Pour Abdoul Nasir Idrissa de « Kala A Ma Harandi », un collectif de journalistes-militants de la région de Gao, observateur de l’évolution depuis plusieurs mois des conflits entre les deux groupes terroristes dans la zone, les affrontements s’inscrivent une logique de de positionnement. « Chacun des deux groupes veut avoir la mainmise sur Anderamboukane, ce qui fait une entrée directe sur le Niger », soutient celui qui pense que l’intérêt et la convoitise de la région de Ménaka sont dus à la libre circulation qu’elle offre.

« La zone de Ménaka est une zone carrefour, où l’on peut facilement se cacher dans des forêts. À partir de Ménaka, vous avez une ouverture sur Kidal, jusqu’à l’Algérie et également sur le Niger. La zone de Talataye, dans le cercle d’Ansongo, jusqu’à Anderamboukane, est également une zone où l’on peut circuler librement. L’espace est vide, sans présence militaire », explique-t-il.

Assurer l’autofinancement

Dr. Aly Tounkara, Directeur du Centre d’études stratégiques et sécuritaires au Sahel (CE3S) pense pour sa part que la recrudescence des conflits dans la région de Ménaka est en partie due aux mésententes entre groupes armés dans la zone. « Les groupes armés eux-mêmes, qu’ils soient signataires de l’Accord pour la paix ou pas, peinent à s’accorder sur l’essentiel dans la région de Ménaka, contrairement à des localités comme Kidal, où l’on a quand même une prééminence de la CMA », indique-t-il.

Par ailleurs, selon lui, chacun des groupes cherche à contrôler ce territoire parce que lorsque ce contrôle est acquis, « on a par ricochet les populations avec soi, la mainmise sur tout ce qui est mobilité en termes d’escorte, les cartels de la drogue, même les voies clandestines qui mèneraient à la migration irrégulière, des aspects qui permettent entre-autres aux groupes de s’autofinancer ».

Le spécialiste des questions de sécurité souligne que les clivages ethniques et les tensions entre les communautés dans cette région attisent également les affrontements, que ce soit entre l’EIGS et le GSIM ou entre l’un des deux et les groupes armés de la zone.

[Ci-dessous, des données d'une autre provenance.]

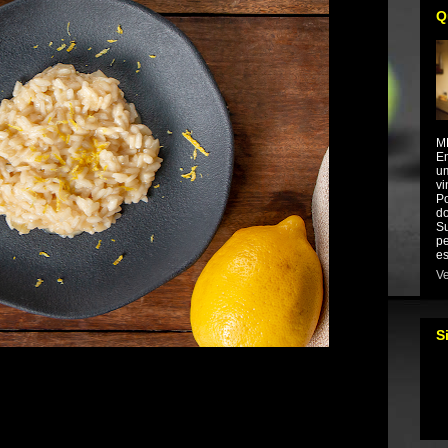
Q
M
Em
um
vi
Po
do
Su
pe
es
Ve
S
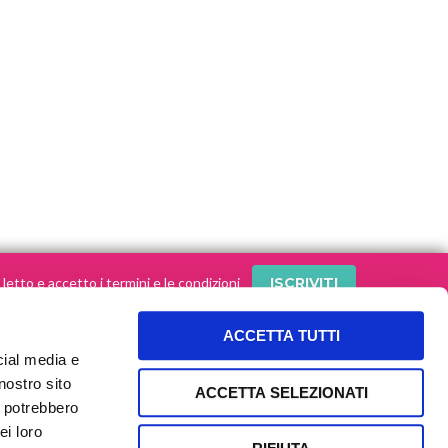
letto e accetto i termini e le condizioni
ACCETTA TUTTI
cial media e
SEGUI le nostre storie sui social!
nostro sito
ACCETTA SELEZIONATI
i potrebbero
ei loro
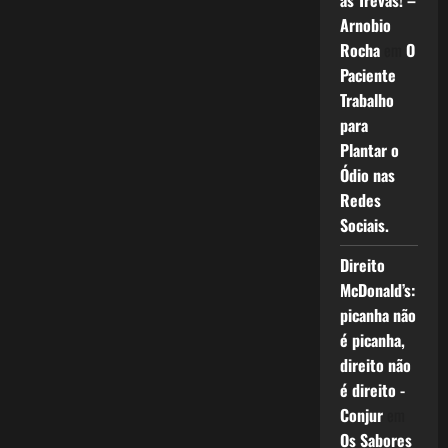
as Trevas! –
Arnobio
Rocha
em
O
Paciente
Trabalho
para
Plantar o
Ódio nas
Redes
Sociais.
Direito
McDonald’s:
picanha não
é picanha,
direito não
é direito -
Conjur
em
Os Sabores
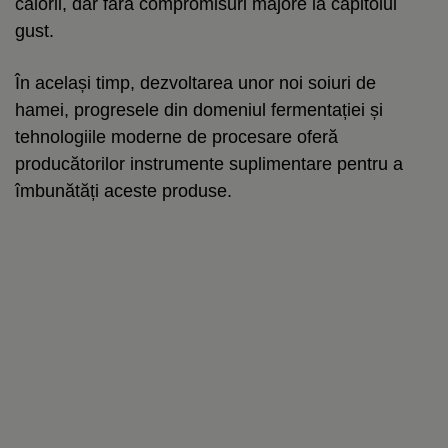
calorii, dar fără compromisuri majore la capitolul
gust.
În același timp, dezvoltarea unor noi soiuri de
hamei, progresele din domeniul fermentației și
tehnologiile moderne de procesare oferă
producătorilor instrumente suplimentare pentru a
îmbunătăți aceste produse.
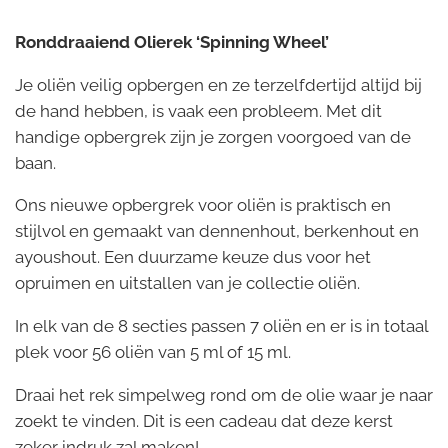
Ronddraaiend Olierek ‘Spinning Wheel’
Je oliën veilig opbergen en ze terzelfdertijd altijd bij
de hand hebben, is vaak een probleem. Met dit
handige opbergrek zijn je zorgen voorgoed van de
baan.
Ons nieuwe opbergrek voor oliën is praktisch en
stijlvol en gemaakt van dennenhout, berkenhout en
ayoushout. Een duurzame keuze dus voor het
opruimen en uitstallen van je collectie oliën.
In elk van de 8 secties passen 7 oliën en er is in totaal
plek voor 56 oliën van 5 ml of 15 ml.
Draai het rek simpelweg rond om de olie waar je naar
zoekt te vinden. Dit is een cadeau dat deze kerst
zeker indruk zal maken!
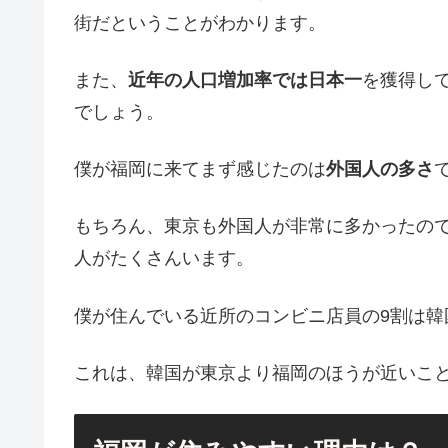
街だということがわかります。
また、
近年の人口増加率では日本一
を獲得し
でしょう。
僕が福岡に来てまず感じたのは
外国人の多さ
もちろん、東京も外国人が非常に多かったの
人がたくさんいます。
僕が住んでいる近所のコンビニ店員の9割は韓
これは、韓国が東京より福岡のほうが近いこと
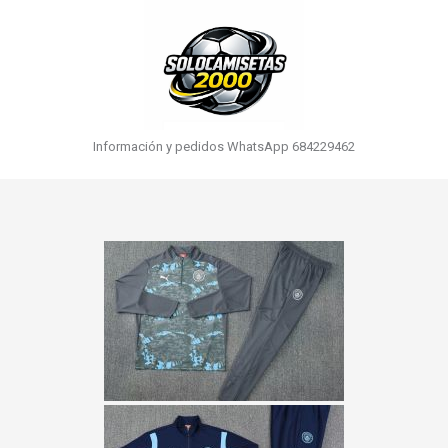
Información y pedidos WhatsApp 684229462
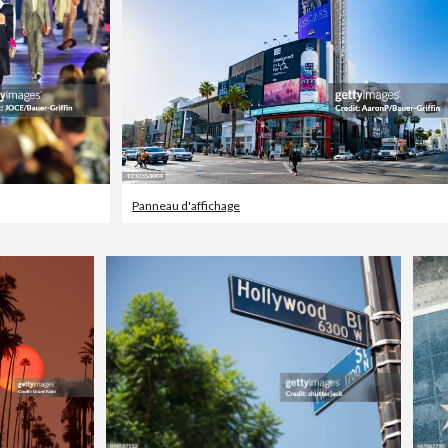
Panneau d'affichage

En avril dernier, au plus fort des affrontements qui opposaient l’EIGS au Mouvement de soutien de l’Azawad (MSA), qui tentait de contrer l’offensive de l’État Islamique, Ibrahim Maiga, spécialiste sécuritaire et ancien chercheur à l’ISS Africa, expliquait dans nos colonnes que ces affrontements se nourrissaient d’une longue conflictualité, qui s’était établie dans cette zone frontalière entre certaines communautés.

Rebondir après Talataye

Pour certains observateurs, la reprise récente des combats entre l’EIGS et le GSIM dans la zone de Ménaka s’expliquerait aussi par une volonté de revanche des hommes d’Iyad Ag Ghaly, suite à leur « défaite » à Talataye, dans le cercle d’Ansongo, début septembre.

Une défaite qui, selon une source citée par l’Agence de presse africaine (APA News), a « terni l’image du GSIM et a consolidé le mythe d’invincibilité de l’EI, d’où une mobilisation du GSIM depuis quelques semaines pour cette grande offensive, pour réarmer moralement ses combattants, affectés par cette défaite ».